It cost me $66, it sounds like there's some cheaper options available....US residents or maybe different trip particulars. My trip is not expensive - $1400. The trip cost plays a big factor (of course) in the case of cancellation. Perhaps mine was more expensive due to it being in Nov. as well.

----------


## Jamerican1

> I can only speak from the Canadian insurance perspective. When you consider the territorial limits of most Canadian auto insurance being within Canada and the United States,ther is NO coverage in other jurasdictions including Jamaica. Although the rental company insurance may be questionable and full of loop holes, don't think your existing insurance covers you while in Jamaica.

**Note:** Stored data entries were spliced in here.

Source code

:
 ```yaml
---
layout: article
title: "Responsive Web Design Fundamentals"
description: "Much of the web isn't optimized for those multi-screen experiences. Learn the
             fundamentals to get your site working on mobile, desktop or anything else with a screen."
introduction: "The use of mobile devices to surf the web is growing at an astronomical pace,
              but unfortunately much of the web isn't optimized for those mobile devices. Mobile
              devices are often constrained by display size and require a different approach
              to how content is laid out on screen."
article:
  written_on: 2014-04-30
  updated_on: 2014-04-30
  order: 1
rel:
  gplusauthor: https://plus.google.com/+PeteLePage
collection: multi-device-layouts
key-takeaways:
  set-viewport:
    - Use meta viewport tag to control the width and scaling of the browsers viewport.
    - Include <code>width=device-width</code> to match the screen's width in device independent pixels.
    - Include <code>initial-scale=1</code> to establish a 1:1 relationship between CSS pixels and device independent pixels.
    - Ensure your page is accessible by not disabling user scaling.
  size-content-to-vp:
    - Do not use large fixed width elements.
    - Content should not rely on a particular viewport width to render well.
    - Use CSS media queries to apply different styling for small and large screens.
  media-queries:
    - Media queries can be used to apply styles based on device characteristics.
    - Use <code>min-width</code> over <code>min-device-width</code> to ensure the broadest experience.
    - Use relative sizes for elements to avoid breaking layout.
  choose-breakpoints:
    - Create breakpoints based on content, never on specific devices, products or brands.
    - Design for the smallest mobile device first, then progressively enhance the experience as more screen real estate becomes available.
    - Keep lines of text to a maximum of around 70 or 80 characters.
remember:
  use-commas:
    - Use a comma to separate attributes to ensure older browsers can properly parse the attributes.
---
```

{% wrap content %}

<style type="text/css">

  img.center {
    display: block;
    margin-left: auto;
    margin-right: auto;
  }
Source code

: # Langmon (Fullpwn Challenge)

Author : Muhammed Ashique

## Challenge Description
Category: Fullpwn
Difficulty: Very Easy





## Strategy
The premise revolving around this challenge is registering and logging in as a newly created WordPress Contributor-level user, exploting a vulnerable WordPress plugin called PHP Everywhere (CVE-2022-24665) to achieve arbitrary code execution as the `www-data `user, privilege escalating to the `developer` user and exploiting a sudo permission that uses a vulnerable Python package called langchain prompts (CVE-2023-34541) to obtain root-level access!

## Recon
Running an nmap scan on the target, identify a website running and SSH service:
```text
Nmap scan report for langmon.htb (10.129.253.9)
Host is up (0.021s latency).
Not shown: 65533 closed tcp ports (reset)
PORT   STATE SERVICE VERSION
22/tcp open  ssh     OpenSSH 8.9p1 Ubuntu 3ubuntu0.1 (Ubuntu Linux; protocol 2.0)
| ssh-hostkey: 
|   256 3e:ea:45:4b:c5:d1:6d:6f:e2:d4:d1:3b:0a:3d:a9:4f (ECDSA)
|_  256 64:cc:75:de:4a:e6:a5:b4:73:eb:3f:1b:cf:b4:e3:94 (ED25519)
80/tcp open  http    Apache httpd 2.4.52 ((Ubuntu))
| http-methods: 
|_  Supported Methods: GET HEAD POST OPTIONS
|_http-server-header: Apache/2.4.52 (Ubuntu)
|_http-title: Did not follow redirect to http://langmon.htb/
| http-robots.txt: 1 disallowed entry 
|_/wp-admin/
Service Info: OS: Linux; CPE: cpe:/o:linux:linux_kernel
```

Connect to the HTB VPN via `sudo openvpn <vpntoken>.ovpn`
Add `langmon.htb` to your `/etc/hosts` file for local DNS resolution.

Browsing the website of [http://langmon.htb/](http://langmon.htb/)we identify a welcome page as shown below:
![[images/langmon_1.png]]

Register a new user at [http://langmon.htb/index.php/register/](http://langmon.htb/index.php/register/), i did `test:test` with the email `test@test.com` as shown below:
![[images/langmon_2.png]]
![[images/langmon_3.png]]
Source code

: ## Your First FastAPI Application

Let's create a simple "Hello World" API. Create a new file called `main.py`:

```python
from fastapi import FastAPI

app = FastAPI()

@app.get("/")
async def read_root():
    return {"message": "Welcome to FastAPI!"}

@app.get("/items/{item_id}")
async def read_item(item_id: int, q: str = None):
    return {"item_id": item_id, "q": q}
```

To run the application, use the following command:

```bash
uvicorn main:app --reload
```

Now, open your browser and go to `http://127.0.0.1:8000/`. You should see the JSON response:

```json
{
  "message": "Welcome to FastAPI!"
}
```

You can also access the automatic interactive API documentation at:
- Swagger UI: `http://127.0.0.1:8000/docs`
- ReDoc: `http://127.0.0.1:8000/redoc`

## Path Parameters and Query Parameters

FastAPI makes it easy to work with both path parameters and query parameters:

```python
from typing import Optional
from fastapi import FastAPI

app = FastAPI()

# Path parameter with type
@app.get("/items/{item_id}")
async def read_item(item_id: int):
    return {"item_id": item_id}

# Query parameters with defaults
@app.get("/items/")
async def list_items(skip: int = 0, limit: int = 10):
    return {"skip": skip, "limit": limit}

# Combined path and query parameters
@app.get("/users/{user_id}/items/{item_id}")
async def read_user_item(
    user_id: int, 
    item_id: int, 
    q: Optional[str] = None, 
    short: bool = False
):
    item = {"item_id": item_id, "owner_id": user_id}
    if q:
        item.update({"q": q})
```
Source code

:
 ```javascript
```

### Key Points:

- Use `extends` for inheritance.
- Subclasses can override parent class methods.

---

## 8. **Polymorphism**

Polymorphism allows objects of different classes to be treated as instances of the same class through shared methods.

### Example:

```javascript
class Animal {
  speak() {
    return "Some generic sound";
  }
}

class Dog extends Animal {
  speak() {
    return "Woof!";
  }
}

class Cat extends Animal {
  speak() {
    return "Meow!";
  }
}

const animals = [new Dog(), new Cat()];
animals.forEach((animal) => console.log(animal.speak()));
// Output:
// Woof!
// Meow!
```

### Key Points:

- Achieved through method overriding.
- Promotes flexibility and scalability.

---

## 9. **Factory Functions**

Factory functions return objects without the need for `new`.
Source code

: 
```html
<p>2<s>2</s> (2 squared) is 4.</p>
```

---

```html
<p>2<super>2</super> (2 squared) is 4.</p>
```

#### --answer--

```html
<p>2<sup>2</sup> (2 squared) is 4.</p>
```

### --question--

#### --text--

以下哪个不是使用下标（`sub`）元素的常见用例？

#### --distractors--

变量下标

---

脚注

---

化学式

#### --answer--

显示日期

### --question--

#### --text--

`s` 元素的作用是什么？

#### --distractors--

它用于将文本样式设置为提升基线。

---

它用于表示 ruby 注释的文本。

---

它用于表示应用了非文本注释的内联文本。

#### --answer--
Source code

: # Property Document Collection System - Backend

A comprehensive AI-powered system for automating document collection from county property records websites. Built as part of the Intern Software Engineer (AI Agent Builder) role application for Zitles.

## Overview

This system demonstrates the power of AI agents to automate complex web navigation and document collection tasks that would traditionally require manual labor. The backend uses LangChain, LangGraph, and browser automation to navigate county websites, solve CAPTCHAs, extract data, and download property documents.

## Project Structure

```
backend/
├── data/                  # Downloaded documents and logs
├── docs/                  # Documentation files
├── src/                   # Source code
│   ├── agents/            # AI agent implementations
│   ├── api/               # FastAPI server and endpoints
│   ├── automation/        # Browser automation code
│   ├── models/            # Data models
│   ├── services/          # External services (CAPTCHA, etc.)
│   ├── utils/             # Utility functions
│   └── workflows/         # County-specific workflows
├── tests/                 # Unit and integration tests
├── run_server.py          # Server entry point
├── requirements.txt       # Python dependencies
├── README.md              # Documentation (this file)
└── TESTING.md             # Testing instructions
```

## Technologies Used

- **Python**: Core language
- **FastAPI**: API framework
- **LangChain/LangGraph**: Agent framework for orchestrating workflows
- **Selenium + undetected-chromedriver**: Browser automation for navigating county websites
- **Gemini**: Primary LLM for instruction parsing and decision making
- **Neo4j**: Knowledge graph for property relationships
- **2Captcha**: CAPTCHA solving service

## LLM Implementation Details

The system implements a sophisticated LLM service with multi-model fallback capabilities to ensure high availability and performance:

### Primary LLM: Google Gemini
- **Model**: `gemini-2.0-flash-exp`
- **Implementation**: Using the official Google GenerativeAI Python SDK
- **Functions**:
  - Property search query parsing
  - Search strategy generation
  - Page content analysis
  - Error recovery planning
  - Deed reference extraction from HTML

That may be true of some insurance but it's certainly not the norm for Canadian policies.
> 
> Always check with your insurer or insurance broker for details on out of country coverage.




Sorry, I should have clarified that comment.. I was referring to renting a vehicle within the US. Just using it as an example to check your existing insurance policies as you may not need a seperate policy to have the coverage you desire. (Health, etc..)

----------


## Craig123

> check your existing insurance policies as you may not need a seperate policy to have the coverage you desire. (Health, etc..)


That's very true and good advice. Even when coverage exists, take the time to understand the limitations and exclusions. If your not sure, always check with your broker or insurance provider. Many people discover gaps in coverage after a severe loss has occured. It's best to know beforehand.

----------


## Jamerican1

Exactly!! and I promise we are not all evil!!  :Wink:  I try to help my insureds when I can! Insurance sucks, and is just flat out confusing to most!!

----------


## Beebeluv

Everyone hiss and poke at the insurance guy...lol jk but yeah, get insurance, READ IT ALL, and have fun! simple

----------


## Captain Oil

Medical Evacuation coverage is all we need .............. this March it was $49 per person if bought within a few days of booking airfare ................  just list the cost of airfare when buying the insurance and it will be very cheap ............ we do not pay for our rooms till we arrive on The Rock so not worried about covering that expense ................. there are the other usual coverage such as lost luggage, delayed flights etc etc included...........

----------


## Craig123

> Medical Evacuation coverage is all we need.


Glad you can see the future.  :Smile:  Can you tell me wht the next lotto numers will be? In all seriousness and with due respect, your statement assumes the illness or health condition giving rise to a claim will not render you too unstable to be evacuated. You should give that some thought and realize the risk and potential severe loss. It's a personal choice so if the risk is OK with you then who's to say your wrong.

----------